**Task input:**
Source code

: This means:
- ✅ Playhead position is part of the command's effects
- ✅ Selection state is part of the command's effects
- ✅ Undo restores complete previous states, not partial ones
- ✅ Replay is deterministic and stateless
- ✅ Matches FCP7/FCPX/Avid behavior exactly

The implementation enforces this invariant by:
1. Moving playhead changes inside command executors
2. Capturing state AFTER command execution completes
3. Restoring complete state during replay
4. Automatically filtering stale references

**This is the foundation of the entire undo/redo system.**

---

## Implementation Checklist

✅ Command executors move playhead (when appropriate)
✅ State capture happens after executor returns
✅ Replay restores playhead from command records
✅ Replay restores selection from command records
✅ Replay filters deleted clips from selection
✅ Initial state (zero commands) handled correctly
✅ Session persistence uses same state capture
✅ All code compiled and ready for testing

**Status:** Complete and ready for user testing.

--

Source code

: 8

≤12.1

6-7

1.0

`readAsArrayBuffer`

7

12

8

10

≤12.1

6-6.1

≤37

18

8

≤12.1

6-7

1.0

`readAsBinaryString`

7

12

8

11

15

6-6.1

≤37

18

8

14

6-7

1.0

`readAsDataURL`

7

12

**Exercise brief:**
Search the entries for the string "testing" and return each line where it turns up.

**Answer for this exercise:**
✅ All code compiled and ready for testing
**Status:** Complete and ready for user testing.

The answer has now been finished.